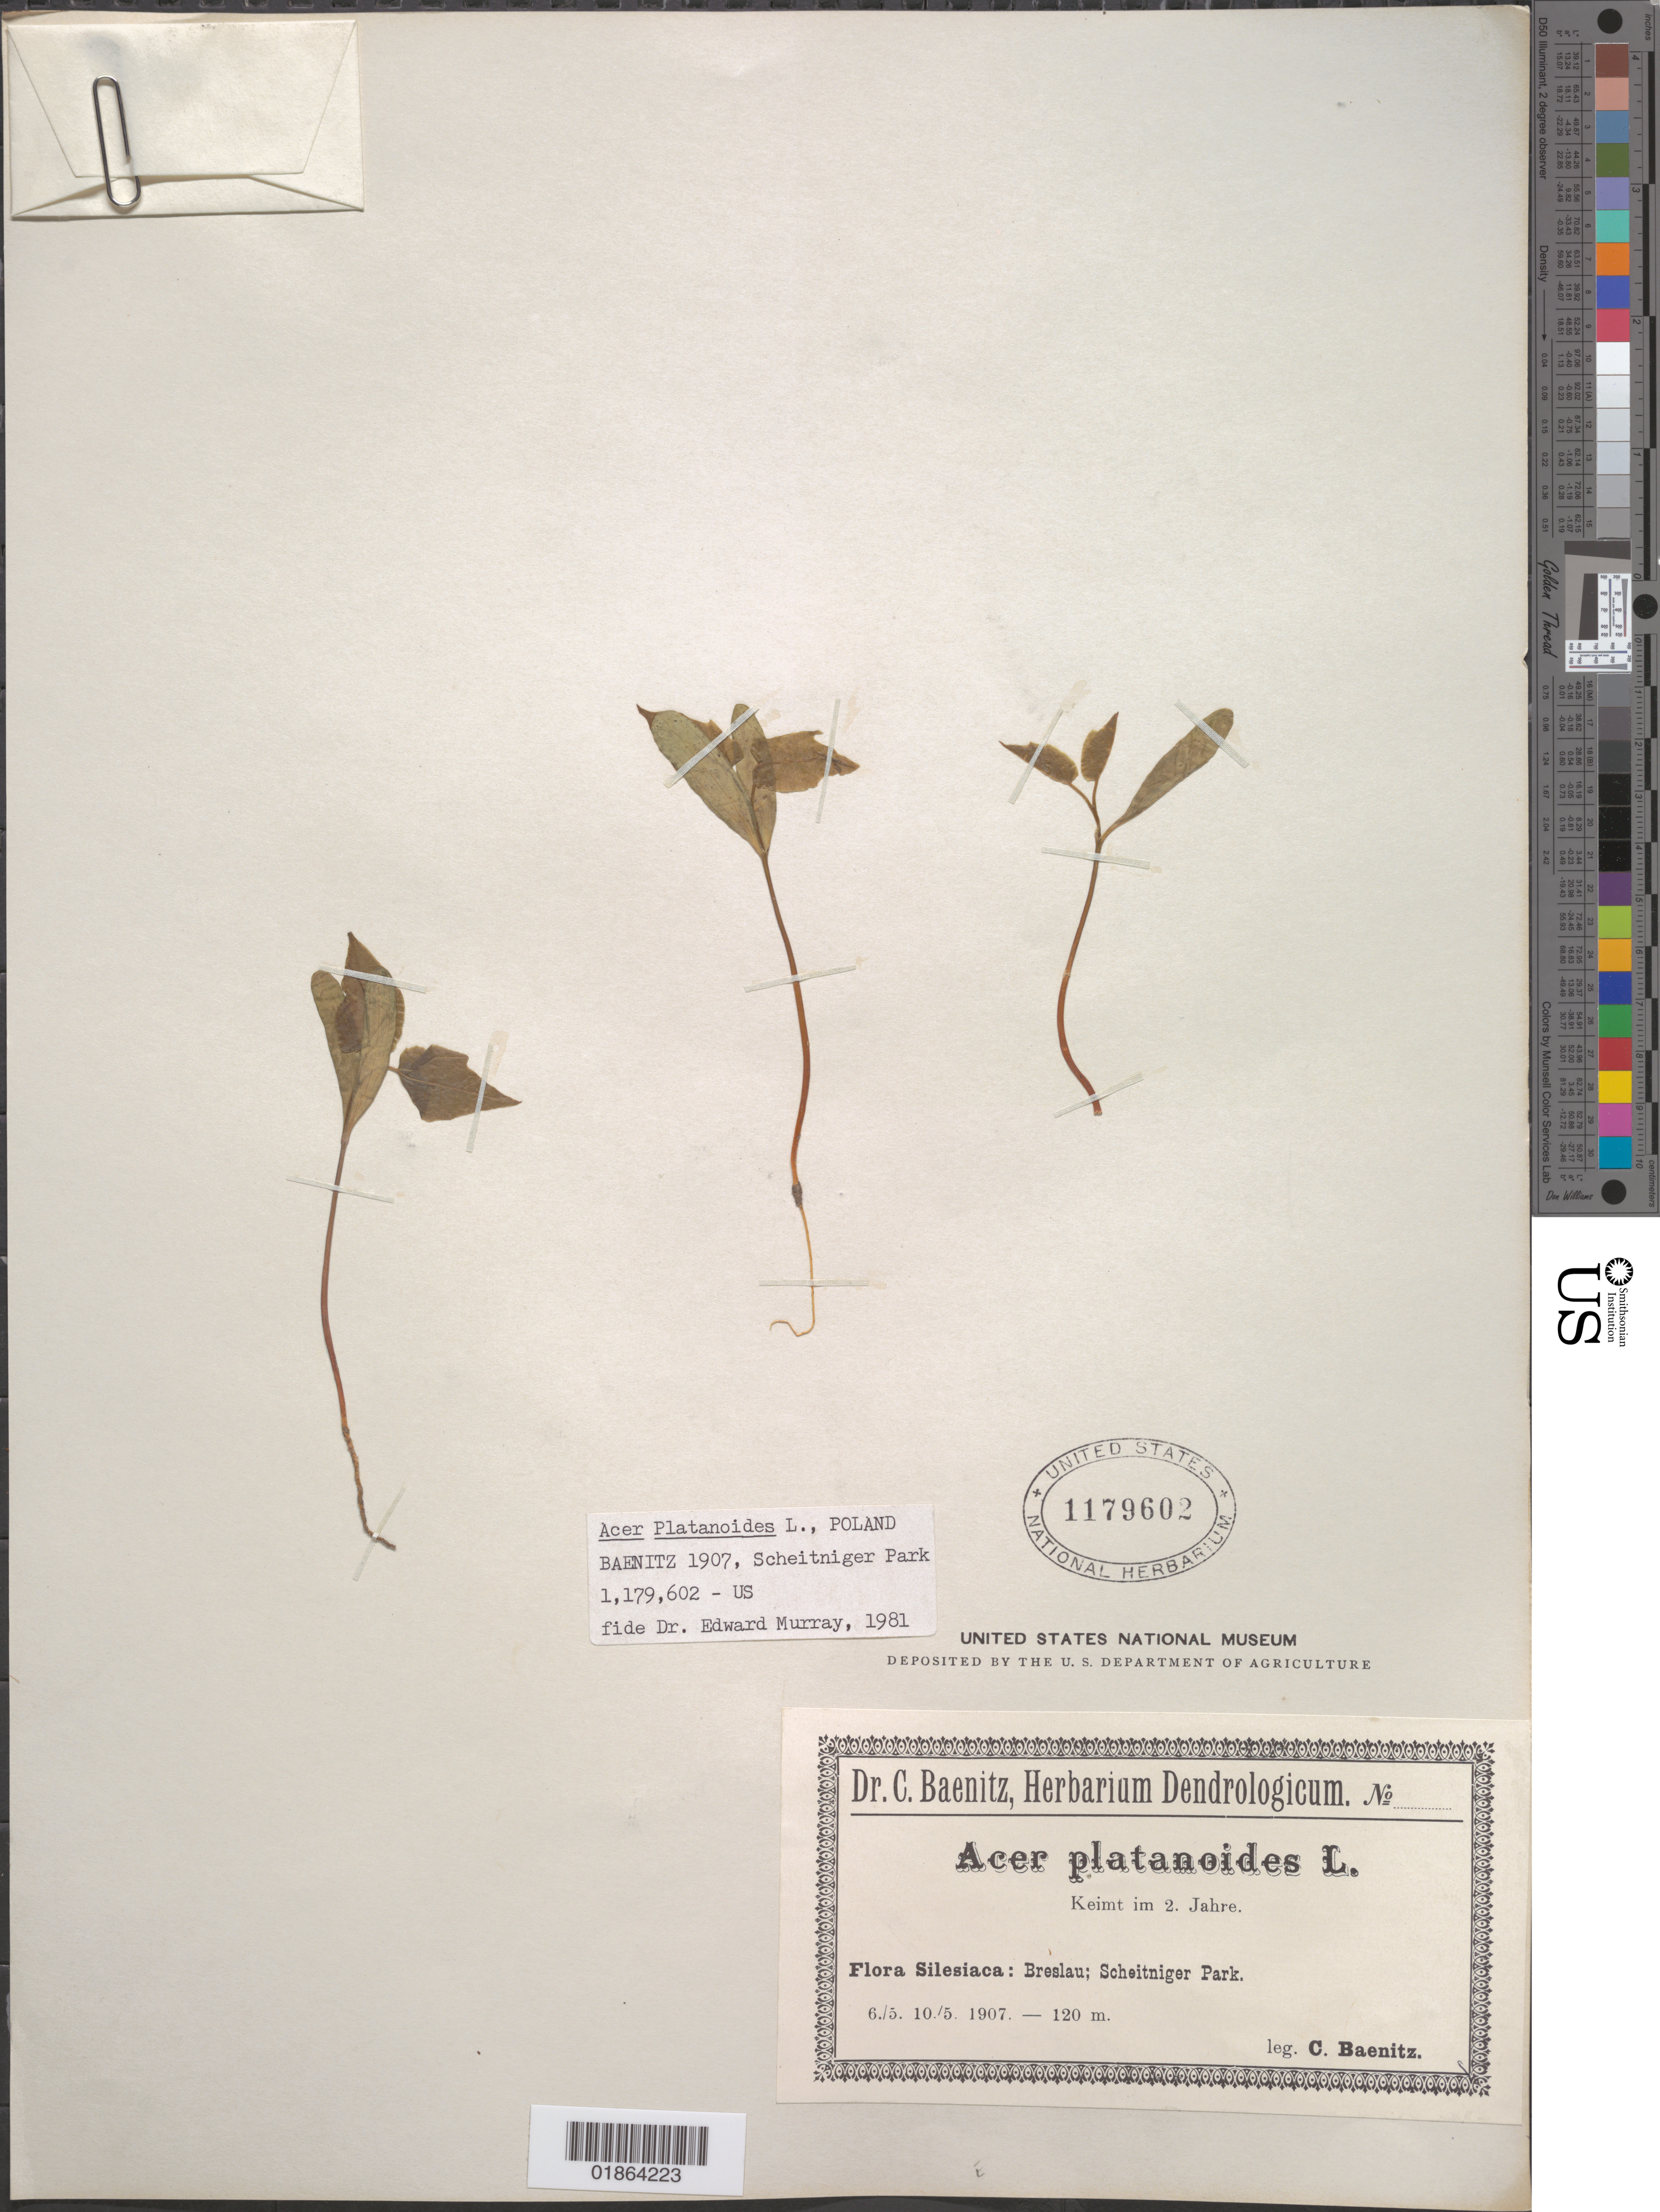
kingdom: Plantae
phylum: Tracheophyta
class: Magnoliopsida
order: Sapindales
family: Sapindaceae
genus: Acer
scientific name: Acer platanoides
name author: L.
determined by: Murray, Edward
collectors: C. G. Baenitz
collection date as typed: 6/5 10/5 1907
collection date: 1907-05-06/1907-05-10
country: Poland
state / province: Dolnoslaskie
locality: Breslau [Wroclaw]; Scheitniger Park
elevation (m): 120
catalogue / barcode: US 1179602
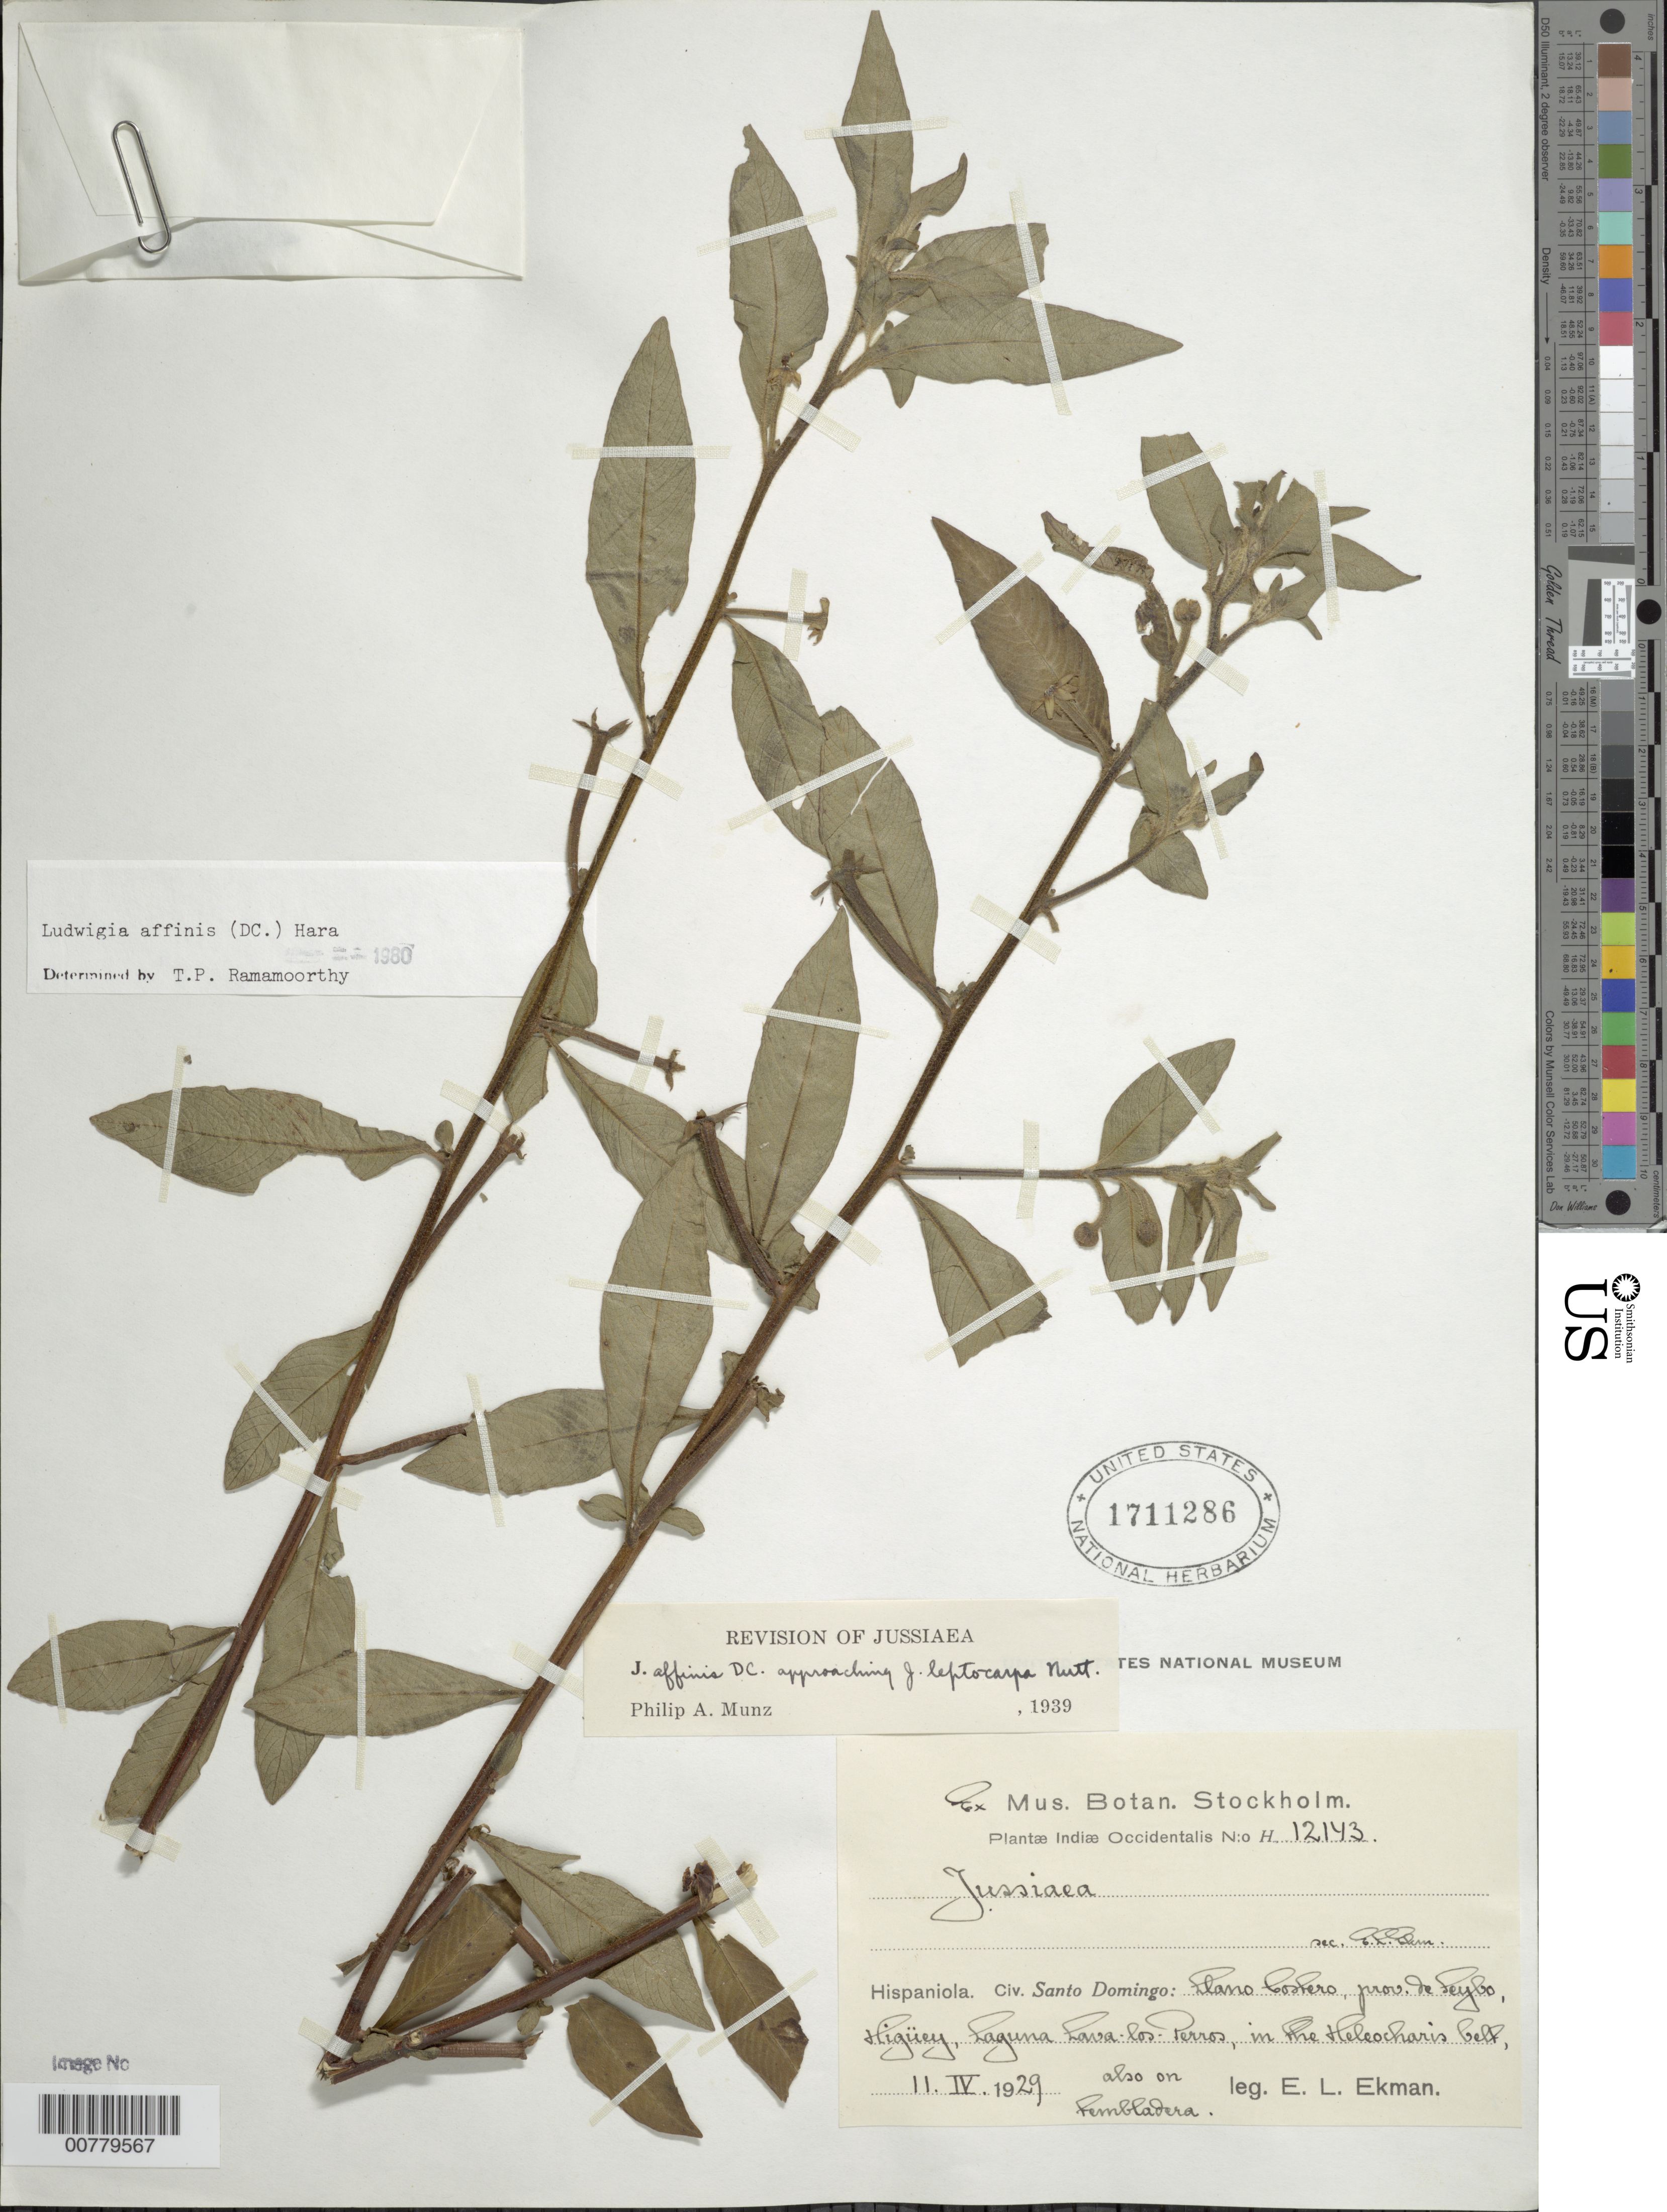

+--

**Written instruction**
Recast the material above as a numbered list of its lines, skipping blank lines and leaving out the pictures.

**Output below**
1. kingdom: Plantae
2. phylum: Tracheophyta
3. class: Magnoliopsida
4. order: Sapindales
5. family: Sapindaceae
6. genus: Acer
7. scientific name: Acer platanoides
8. name author: L.
9. determined by: Murray, Edward
10. collectors: C. G. Baenitz
11. collection date as typed: 6/5 10/5 1907
12. collection date: 1907-05-06/1907-05-10
13. country: Poland
14. state / province: Dolnoslaskie
15. locality: Breslau [Wroclaw]; Scheitniger Park
16. elevation (m): 120
17. catalogue / barcode: US 1179602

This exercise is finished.